Housing prices across Australia

16th Feb 2016By: Tim Lawless

Housing affordability is a topic that is being discussed more and more due to the substantial increase in home values at a time when household incomes are hardly moving. While there are many studies outlining affordability based on measures like dwelling price to income ratio’s, the proportion of household income it takes to service the average mortgage or the average deposit required to purchase the average home (to name a few), another interesting perspective is the notion of relative affordability across the major regions of Australia.

The relativity of home prices across Australia has changed remarkably over the past decade driven by substantially different economic conditions from region to region which has driven housing values at vastly different paces of growth.

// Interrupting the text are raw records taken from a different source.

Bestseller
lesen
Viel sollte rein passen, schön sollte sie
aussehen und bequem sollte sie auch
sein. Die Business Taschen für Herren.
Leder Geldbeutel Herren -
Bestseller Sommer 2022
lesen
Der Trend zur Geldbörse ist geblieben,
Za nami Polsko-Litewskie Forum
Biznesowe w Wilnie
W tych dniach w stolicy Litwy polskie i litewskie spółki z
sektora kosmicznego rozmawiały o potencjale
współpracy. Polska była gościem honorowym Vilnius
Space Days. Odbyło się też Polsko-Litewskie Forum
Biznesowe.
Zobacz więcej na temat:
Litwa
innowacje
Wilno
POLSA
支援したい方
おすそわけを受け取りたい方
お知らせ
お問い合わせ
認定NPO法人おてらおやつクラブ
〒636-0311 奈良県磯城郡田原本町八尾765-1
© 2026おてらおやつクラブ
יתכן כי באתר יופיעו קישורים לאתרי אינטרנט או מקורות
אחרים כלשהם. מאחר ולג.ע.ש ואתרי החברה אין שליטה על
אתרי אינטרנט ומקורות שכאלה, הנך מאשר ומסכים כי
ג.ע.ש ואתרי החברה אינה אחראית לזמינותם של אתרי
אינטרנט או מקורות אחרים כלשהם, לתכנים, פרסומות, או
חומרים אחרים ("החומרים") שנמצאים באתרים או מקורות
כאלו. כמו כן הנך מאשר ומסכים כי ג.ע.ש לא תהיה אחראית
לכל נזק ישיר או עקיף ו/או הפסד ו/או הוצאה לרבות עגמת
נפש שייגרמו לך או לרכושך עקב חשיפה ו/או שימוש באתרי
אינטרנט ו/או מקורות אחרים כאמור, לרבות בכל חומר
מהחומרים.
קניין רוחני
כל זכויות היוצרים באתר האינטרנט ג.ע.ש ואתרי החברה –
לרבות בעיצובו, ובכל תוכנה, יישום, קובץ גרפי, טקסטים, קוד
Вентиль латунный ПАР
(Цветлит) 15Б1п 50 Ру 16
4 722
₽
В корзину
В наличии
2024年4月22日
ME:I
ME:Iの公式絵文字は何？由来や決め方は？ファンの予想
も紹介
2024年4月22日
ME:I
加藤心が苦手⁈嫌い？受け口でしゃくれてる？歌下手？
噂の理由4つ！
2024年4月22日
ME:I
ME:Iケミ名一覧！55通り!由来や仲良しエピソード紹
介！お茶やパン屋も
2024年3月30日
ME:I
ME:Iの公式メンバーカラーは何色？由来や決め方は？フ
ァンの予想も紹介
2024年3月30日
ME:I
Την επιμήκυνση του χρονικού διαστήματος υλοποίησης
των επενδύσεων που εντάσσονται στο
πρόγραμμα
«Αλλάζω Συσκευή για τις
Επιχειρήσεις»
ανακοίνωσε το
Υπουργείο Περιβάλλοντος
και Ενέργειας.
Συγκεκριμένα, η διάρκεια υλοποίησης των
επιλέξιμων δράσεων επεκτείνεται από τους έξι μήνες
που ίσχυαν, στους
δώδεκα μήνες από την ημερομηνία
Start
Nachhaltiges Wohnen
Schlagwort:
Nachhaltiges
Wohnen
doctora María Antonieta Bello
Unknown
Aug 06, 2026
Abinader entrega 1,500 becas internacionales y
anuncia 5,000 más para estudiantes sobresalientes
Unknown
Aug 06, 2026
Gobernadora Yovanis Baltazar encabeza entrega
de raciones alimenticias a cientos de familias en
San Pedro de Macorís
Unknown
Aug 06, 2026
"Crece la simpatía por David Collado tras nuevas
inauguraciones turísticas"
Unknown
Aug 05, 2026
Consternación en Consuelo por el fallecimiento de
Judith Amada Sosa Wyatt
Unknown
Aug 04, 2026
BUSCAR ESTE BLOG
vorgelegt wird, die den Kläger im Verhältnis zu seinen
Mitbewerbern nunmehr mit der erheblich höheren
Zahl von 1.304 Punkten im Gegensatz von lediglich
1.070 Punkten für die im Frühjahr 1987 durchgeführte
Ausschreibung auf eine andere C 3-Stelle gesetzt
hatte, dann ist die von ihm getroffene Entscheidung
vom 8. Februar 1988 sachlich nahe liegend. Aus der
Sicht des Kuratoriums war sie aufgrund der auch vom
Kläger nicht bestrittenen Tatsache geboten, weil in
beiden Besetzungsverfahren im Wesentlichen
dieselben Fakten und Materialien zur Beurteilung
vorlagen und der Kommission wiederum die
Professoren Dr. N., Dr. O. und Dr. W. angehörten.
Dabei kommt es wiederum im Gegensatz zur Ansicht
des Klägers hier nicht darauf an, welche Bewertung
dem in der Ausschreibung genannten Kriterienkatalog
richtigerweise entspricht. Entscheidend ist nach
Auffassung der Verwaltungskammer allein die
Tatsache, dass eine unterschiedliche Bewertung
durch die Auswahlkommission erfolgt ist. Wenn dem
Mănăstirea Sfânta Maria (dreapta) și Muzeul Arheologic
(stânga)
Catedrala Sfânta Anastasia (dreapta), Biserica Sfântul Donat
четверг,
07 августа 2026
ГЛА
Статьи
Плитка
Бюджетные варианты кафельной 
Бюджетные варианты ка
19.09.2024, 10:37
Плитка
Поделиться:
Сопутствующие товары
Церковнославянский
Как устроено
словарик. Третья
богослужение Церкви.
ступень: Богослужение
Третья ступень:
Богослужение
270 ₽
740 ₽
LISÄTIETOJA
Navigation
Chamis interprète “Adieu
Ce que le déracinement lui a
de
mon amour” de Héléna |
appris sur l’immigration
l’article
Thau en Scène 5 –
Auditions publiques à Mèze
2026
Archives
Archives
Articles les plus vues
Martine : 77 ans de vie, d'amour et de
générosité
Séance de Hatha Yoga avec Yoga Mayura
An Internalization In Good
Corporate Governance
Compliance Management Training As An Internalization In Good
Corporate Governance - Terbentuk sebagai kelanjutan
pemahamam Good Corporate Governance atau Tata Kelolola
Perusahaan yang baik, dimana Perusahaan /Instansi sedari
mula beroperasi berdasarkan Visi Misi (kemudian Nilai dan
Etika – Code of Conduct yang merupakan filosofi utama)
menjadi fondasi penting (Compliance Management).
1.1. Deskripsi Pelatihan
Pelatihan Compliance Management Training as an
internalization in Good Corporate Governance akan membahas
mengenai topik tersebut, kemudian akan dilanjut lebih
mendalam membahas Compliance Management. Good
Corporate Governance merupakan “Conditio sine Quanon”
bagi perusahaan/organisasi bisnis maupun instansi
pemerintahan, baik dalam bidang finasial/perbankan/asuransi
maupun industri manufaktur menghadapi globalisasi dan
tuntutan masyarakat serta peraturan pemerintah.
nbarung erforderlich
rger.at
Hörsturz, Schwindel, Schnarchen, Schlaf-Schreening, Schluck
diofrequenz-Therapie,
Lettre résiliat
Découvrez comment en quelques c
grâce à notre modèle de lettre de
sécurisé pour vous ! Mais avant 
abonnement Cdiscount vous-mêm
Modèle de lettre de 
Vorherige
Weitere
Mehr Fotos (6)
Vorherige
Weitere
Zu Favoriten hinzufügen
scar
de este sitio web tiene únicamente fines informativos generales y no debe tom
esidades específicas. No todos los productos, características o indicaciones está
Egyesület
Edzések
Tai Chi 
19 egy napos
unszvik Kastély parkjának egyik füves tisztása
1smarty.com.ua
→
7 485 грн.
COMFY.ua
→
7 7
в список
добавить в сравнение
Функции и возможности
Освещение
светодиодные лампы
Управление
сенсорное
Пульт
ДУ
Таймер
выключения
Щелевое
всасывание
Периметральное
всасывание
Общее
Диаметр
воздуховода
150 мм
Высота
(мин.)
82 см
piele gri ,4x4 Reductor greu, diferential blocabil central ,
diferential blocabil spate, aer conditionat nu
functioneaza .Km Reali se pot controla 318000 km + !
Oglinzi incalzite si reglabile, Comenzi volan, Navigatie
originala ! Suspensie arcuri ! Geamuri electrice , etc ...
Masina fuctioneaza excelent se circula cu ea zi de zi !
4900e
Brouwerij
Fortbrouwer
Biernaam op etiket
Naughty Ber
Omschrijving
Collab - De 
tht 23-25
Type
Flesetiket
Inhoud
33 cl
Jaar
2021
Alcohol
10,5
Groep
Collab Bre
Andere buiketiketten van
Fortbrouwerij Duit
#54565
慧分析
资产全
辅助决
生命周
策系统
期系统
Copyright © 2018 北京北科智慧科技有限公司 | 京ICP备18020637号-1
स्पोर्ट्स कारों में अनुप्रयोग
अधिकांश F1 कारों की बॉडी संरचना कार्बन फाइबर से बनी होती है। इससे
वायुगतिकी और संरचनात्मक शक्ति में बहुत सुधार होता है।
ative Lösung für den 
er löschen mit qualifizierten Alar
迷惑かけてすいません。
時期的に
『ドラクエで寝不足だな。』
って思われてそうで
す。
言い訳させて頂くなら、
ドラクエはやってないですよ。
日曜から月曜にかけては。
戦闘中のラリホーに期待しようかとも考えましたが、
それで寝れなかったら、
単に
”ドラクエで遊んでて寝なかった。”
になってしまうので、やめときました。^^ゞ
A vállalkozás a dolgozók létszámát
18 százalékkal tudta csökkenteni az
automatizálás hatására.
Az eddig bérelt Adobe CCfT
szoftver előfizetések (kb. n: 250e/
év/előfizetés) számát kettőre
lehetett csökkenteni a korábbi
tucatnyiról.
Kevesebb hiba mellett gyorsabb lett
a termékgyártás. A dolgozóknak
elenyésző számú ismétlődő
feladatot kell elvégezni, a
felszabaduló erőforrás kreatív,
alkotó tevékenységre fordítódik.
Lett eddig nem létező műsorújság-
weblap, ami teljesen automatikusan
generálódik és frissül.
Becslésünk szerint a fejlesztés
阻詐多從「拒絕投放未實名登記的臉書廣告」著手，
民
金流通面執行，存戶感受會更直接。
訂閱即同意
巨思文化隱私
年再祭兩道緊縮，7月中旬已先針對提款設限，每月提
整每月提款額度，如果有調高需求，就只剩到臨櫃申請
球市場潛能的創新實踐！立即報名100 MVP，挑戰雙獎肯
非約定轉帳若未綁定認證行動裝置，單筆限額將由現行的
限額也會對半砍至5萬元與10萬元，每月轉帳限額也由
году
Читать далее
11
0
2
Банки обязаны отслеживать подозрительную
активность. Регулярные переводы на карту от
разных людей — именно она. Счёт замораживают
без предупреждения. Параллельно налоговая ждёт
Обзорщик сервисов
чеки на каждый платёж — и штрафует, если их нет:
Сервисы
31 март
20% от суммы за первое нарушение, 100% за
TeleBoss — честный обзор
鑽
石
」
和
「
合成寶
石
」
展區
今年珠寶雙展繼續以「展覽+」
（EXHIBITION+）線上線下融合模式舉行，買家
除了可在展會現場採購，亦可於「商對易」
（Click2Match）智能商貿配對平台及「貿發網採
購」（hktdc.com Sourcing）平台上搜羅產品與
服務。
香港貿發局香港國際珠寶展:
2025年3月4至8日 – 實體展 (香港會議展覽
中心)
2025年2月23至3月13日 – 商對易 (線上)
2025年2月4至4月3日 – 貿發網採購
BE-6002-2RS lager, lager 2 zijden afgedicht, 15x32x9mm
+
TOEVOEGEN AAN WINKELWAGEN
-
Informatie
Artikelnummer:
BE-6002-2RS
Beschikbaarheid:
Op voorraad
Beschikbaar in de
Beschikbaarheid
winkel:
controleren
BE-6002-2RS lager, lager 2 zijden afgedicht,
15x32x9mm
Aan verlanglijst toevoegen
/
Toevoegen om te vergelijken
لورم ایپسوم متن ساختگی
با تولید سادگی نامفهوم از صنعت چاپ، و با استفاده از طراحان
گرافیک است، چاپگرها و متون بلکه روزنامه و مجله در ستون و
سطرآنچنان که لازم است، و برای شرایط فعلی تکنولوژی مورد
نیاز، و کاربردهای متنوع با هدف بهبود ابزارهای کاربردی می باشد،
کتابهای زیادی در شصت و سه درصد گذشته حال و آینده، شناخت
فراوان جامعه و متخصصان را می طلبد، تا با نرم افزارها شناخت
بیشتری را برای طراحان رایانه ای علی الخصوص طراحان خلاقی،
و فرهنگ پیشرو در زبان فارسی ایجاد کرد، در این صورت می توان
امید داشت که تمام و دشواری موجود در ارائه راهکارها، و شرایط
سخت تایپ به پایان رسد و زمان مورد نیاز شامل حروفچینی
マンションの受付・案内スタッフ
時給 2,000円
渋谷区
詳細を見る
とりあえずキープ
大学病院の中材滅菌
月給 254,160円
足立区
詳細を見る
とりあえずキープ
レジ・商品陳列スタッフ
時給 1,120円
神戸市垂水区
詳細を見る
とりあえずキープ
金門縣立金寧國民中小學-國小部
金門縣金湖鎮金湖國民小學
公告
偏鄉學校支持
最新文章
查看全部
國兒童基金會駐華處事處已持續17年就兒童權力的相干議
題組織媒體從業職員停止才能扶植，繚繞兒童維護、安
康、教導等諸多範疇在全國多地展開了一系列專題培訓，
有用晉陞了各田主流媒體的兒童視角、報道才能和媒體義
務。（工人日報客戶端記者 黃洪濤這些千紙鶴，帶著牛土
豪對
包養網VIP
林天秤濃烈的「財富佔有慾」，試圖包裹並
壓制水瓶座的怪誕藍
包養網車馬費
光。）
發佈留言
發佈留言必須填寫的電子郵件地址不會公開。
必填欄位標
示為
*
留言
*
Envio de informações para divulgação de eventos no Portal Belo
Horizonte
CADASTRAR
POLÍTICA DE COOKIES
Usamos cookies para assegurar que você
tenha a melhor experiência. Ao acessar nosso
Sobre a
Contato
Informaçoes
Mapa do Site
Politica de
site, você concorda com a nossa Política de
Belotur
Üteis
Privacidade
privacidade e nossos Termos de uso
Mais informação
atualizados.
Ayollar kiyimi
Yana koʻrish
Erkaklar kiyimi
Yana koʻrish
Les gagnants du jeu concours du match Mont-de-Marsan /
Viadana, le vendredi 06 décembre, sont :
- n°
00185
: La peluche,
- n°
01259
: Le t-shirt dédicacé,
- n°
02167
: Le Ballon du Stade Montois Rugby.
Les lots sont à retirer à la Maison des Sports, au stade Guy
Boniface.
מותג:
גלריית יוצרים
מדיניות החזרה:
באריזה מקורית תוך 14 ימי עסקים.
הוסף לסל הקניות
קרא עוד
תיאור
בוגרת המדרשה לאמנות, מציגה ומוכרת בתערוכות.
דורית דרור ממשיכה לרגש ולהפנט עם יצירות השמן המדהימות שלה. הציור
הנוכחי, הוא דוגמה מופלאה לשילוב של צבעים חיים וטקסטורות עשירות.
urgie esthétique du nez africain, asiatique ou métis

To provide some context, over the past ten years, Melbourne dwelling values have doubled with growth of 101%. Sydney dwelling values have increased by 78% and Darwin home values are 75% higher. Every other capital city has seen dwelling values rise by less than 45% with Hobart showing the lowest decade gain at just 17%.

Based on January 2016 median dwelling prices, Sydney home prices are now 34% higher than Melbourne’s, 66% higher than Brisbane’s and 53% higher than Perth’s. In the more affordable capital cities, Sydney prices are 128% higher than prices in Hobart and 89% higher than what you will buy in Adelaide.

In dollar terms, Sydney dwelling prices were $198,000 higher than Melbourne’s in January this year, $271,000 higher than Perth prices and $310,000 higher than Brisbane prices.

Sydney has always held a pricing premium over other capital cities, but we haven’t seen the relativity in pricing compared with most other capitals this high since around 2003-2004 when the housing market was approaching the last stages of the previous boom conditions.

The pricing gap can only be partially explained by higher income levels in Sydney. Sydney residents do generally see higher household incomes, but the difference isn’t anywhere near the size of the gap in house prices. Based on the latest Household income and wealth survey from the Australian Bureau of Statistics, the gap in median gross household incomes was only 8.3% between Sydney and Melbourne, 6.9% between Sydney and Brisbane and Perth household incomes were, on average, 5.9% higher than Sydney’s.

The big question now is whether we will see some rebalancing in the relative level of pricing between the capital cities. The last time Sydney prices were so high compared with other capitals we saw housing prices in Sydney slip by just over 8% over 21 months between early 2004 through to December 2005, with values staging a nominal recovery 42 months after 2004 peak.